*How to complete this task*
The task requires restating, word for word, the lines of the entries below from the one containing "List each element's" through the final one, both included.

*** Data provided Section Begins ***

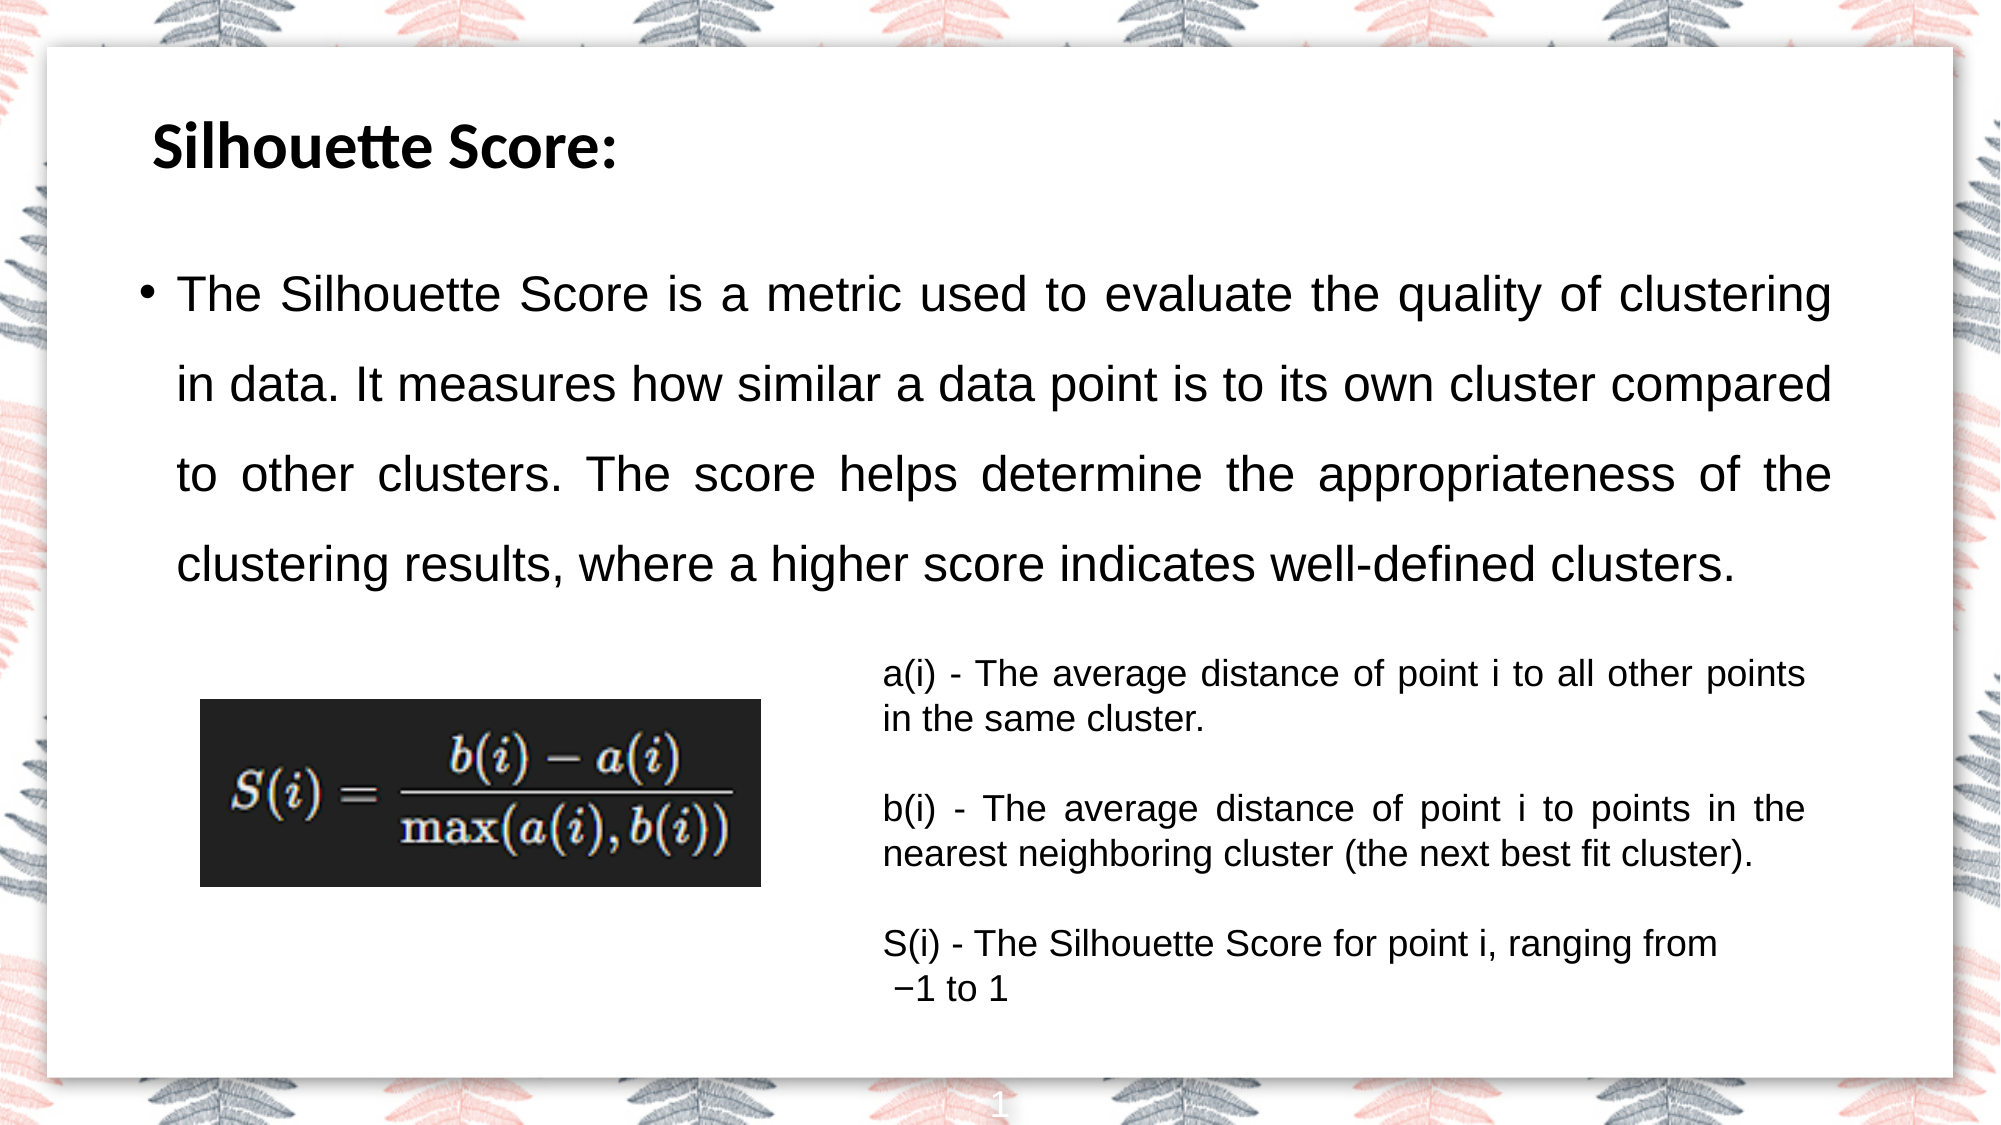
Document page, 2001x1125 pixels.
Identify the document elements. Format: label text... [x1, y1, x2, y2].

list The Silhouette Score is a metric used to evaluate the quality of clustering in data. It measures how similar a data point is to its own cluster compared to other clusters. The score helps determine the appropriateness of the clustering results, where a higher score indicates well-defined clusters. [123, 223, 1849, 938]
text_box a(i) - The average distance of point i to all other points in the same cluster. b(i) - The average distance of point i to points in the nearest neighboring cluster (the next best fit cluster). S(i) - The Silhouette Score for point i, ranging from −1 to 1 [867, 642, 1821, 1014]
text_box a(i): The average distance of point 𝑖 i to all other points in the same cluster. 𝑏 ( 𝑖 ) b(i): The average distance of point 𝑖 i to points in the nearest neighboring cluster (the next best fit cluster). 𝑆 ( 𝑖 ) S(i): The Silhouette Score for point 𝑖 i, ranging from − 1 −1 to 1 1. [46, 46, 1954, 1079]
text_box Silhouette Score: [137, 94, 1863, 224]
picture [0, 0, 2001, 1125]
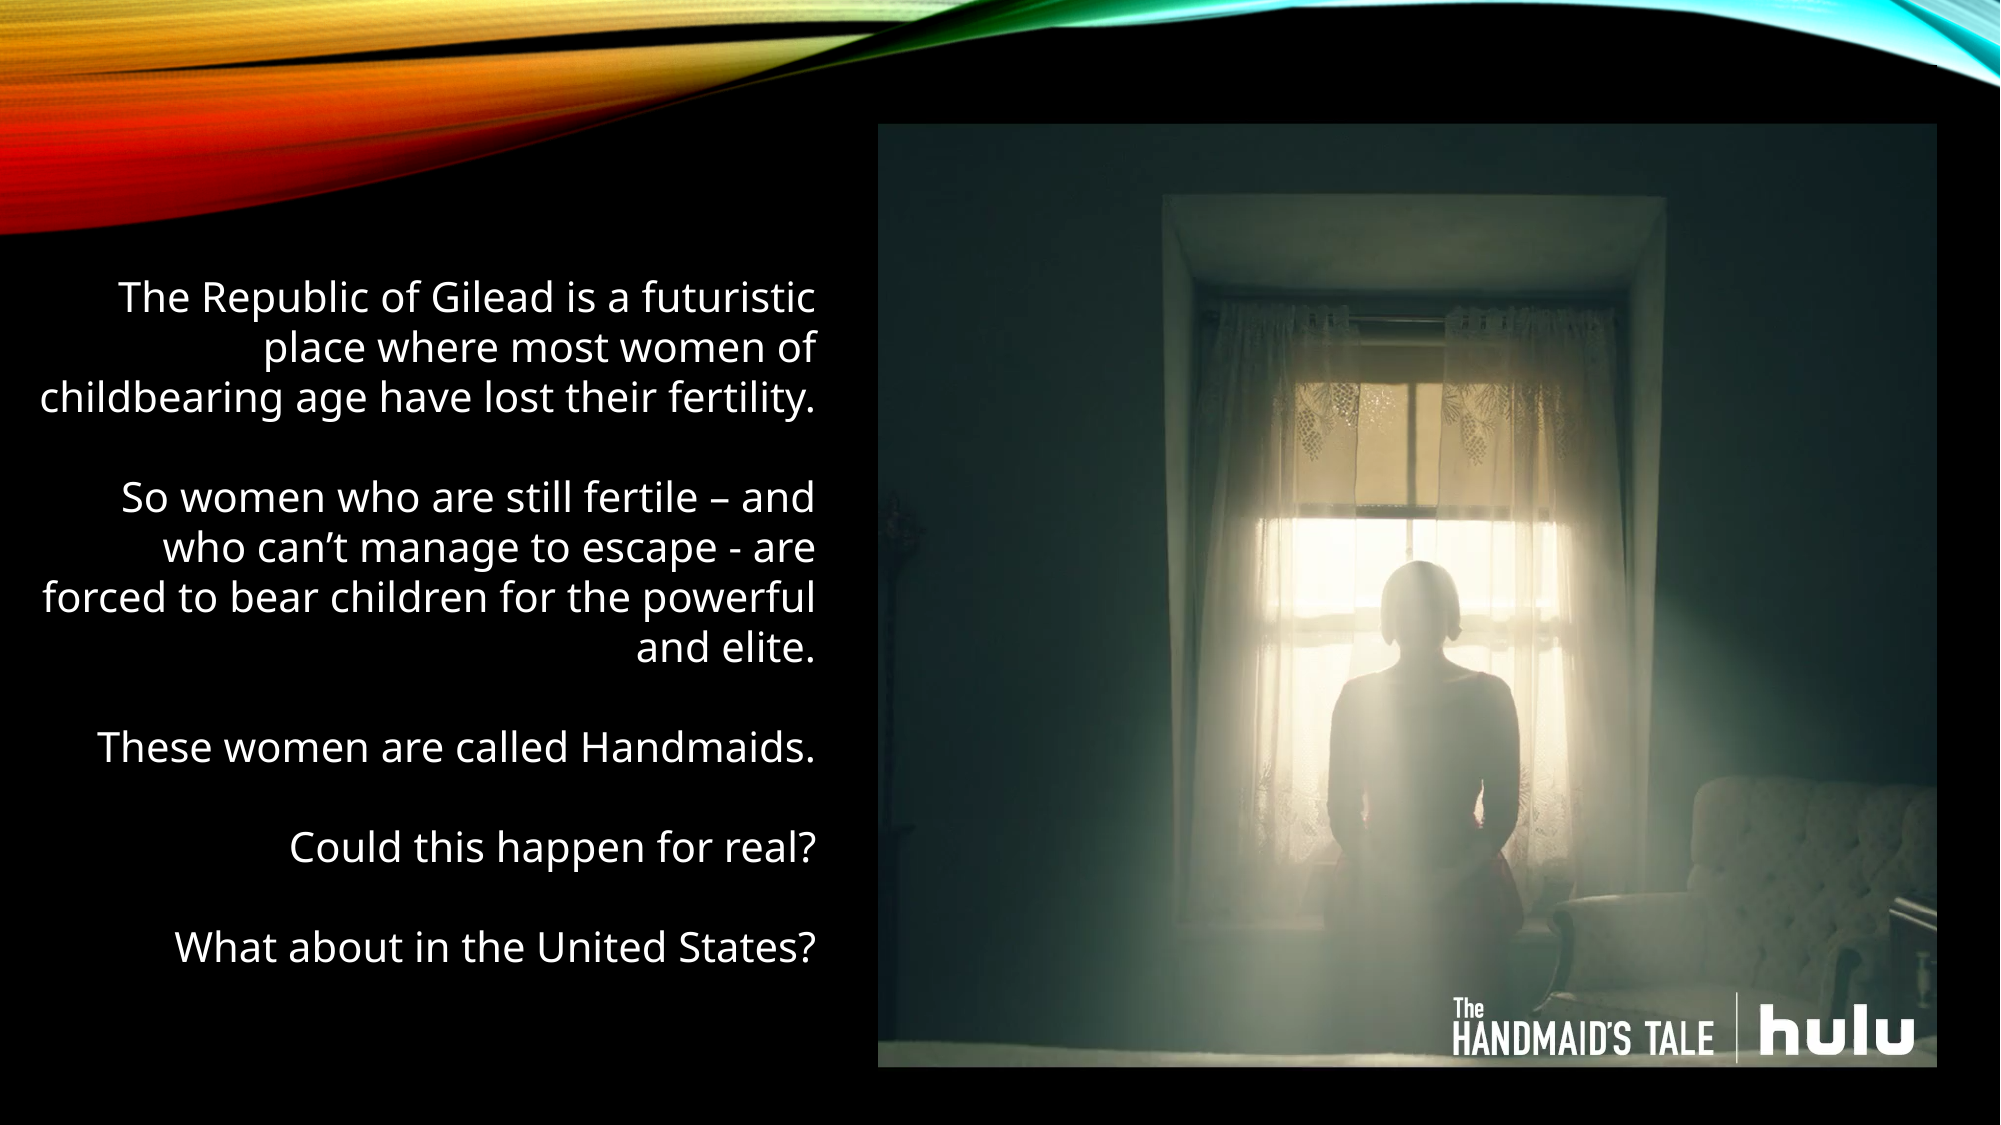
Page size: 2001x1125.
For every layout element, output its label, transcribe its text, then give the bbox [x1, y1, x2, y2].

text_box The Republic of Gilead is a futuristic place where most women of childbearing age have lost their fertility. So women who are still fertile – and who can’t manage to escape - are forced to bear children for the powerful and elite. These women are called Handmaids. Could this happen for real? What about in the United States? [24, 263, 832, 979]
picture [0, 0, 2000, 237]
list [877, 64, 1938, 1125]
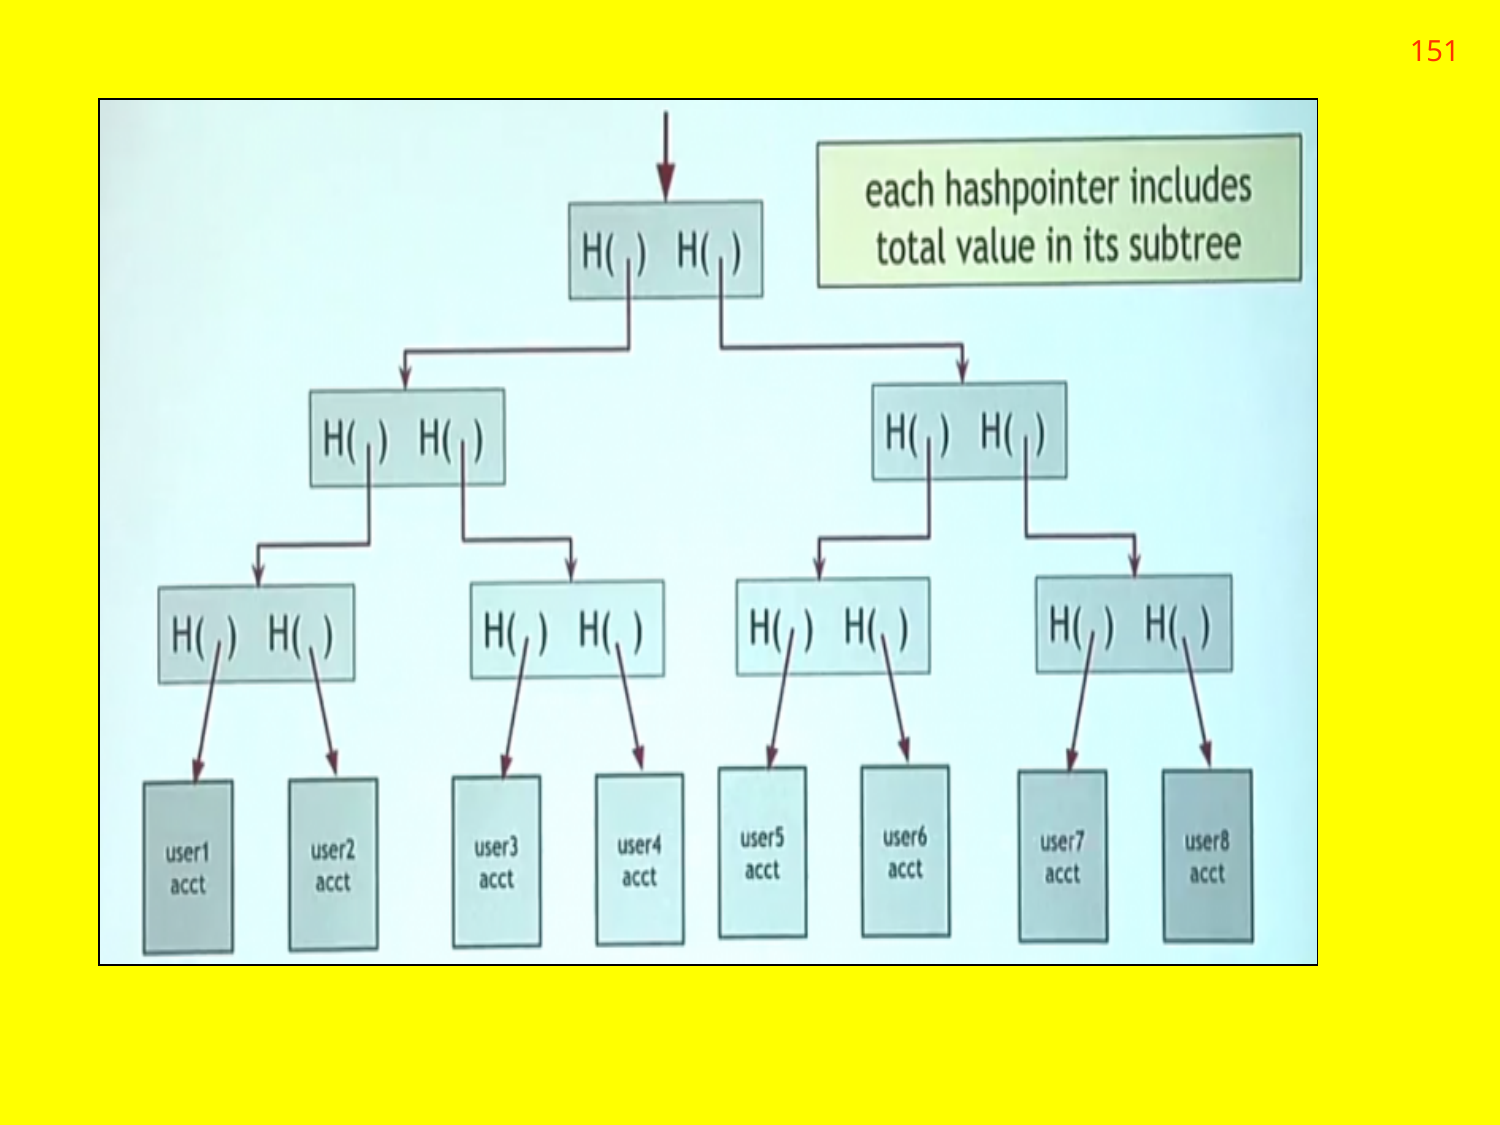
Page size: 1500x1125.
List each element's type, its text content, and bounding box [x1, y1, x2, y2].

slide_number 151 [1124, 24, 1476, 104]
picture [99, 99, 1318, 965]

*** Data provided Section Ends ***

*Result of the exercise*
List each element's type, its text content, and bounding box [x1, y1, x2, y2].

slide_number 151 [1124, 24, 1476, 104]
picture [99, 99, 1318, 965]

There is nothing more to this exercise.